Feat/add gpu vram #780

garloff · 2024-10-13T15:11:08Z

Preliminary:

Spec adjustment done
Implementation notes done (including GPU table)
Code adjustments (parser, flavor generator, pretty name, ...) NOT yet done

Please check whether that incremental change is the small step that we agreed upon in the last team meeting.
It keeps the current scheme intact -- it's certification preserving, thus no new version required.

We may reconsider the flavor naming more fundamentally at some point in the future and maybe change direction from the systematic naming, but this is a major deviation and needs more work and preparation.

Related to #366

To be done: Adjust flavor name parser, pretty printer, generator. Signed-off-by: Kurt Garloff <[email protected]>

Signed-off-by: Kurt Garloff <[email protected]>

cah-patrickthiem · 2024-10-14T07:12:41Z

Looks good overall.
But I have got some things to mention anyway:

Minor thing, Nvidia is mostly written either with all capital letters NVIDIA or only the "N" is capital: Nvidia (e.g. https://de.wikipedia.org/wiki/Nvidia). I basically never see nVidia (funny thing is, Github marked this writing as false, Nvidia and NVIDIA not). So my suggestion would be to change the writing to "Nvidia" for all mentions.
keep in mind that there are still many Nvidia generations officially supported by Nvidia: see https://endoflife.date/nvidia-gpu . I would suggest to include this link in the document and to also include all GPUs from Nvidia which are at least listed with "Active Support", meaning we go down to Maxwell generation. We at C&H do have at least Turing (Nvidia T4) GPUs which are used by customers. Turing is even listed as "In Production" For AMD and Intel this does not apply since they have not that many generations out there for so long as Nvidia.

mbuechse · 2024-10-14T08:07:41Z

Interesting. I still know the old spelling nVidia from the 90s as well. It can be seen on old chips, for instance: https://de.m.wikipedia.org/wiki/Nvidia#/media/Datei%3A6600GT_GPU.jpg

Also mention older generations ... Signed-off-by: Kurt Garloff <[email protected]>

garloff · 2024-10-14T10:59:42Z

Spelling fixed.
Feel free to add further nVidia^WNvidia generations with tables.
The scheme allows for them, no mysteries ...

cah-patrickthiem · 2024-10-15T05:48:33Z

Spelling fixed. Feel free to add further nVidia^WNvidia generations with tables. The scheme allows for them, no mysteries ...

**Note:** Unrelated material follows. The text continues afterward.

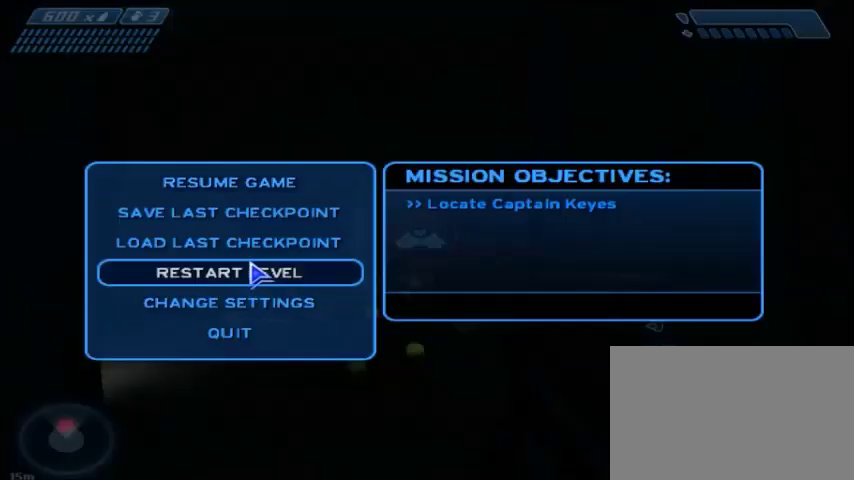
{"keys": [], "mouse": [], "events": [[200, "mouse_left", "down"], [300, "mouse_left", "up"]]}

Lets merge this PR here first and I will create another PR to fill up the table with more GPUs.

cah-patrickthiem

Looks good for me, LGTM.

cah-patrickthiem · 2024-10-15T07:24:39Z

For detailed information regarding why this PR was made: #546

Signed-off-by: Kurt Garloff <[email protected]>

One true fix (broken link) And tweak the double-space test for tolerating two spaces after a | in a table. Signed-off-by: Kurt Garloff <[email protected]>

Signed-off-by: Kurt Garloff <[email protected]>

garloff · 2024-10-15T11:22:48Z

Well, I still need to adjust the parser, generator, pretty-printer in the code to accept/generate the new syntax before merging.
I'm glad to have support before investing the work.

Signed-off-by: Matthias Büchse <[email protected]>

Standards/scs-0100-v3-flavor-naming.md

Standards/scs-0100-w1-flavor-naming-implementation-testing.md

Tests/iaas/flavor-naming/flavor_names.py

cah-patrickthiem

After Matthias commits, I again went through all documents and found some more things which should be changed.

mbuechse · 2024-10-16T15:12:04Z

@cah-patrickthiem Please perform the changes yourself. Kurt is on vacation, and he won't mind.

Just for a bit better readability. Signed-off-by: Kurt Garloff <[email protected]>

h on the SMs/CUs/EUs: High frequency h on the VRAM: High bandwidth Again, this is really only to differentiate if a vendor has several otherwise similar models that have a material difference in frequency or bandwidth, such as e.g. a GDDR6 vs an HBM2e veriant ... or a low-power, low-frequency variant. Signed-off-by: Kurt Garloff <[email protected]>

garloff · 2024-10-17T11:50:30Z

After Matthias commits, I again went through all documents and found some more things which should be changed.

You're speaking in mysteries, @cah-patrickthiem here.

If you have minor improvements, just mention and commit them, like @mbuechse suggests.
If you have major concerns, please bring them up and let's discuss.

I did change the wording in the meaning of h to say high frequency (rather than perf) for the CUs and high-bandwidth (rather than perf) for VRAM, so things should be clearer in the console output and on https://flavors.scs.community/
I hope that is appreciated.

From my perspective this is ready to be merged, but happy to see additional refinement if you have any ...

cah-patrickthiem · 2024-10-17T13:24:03Z

After Matthias commits, I again went through all documents and found some more things which should be changed.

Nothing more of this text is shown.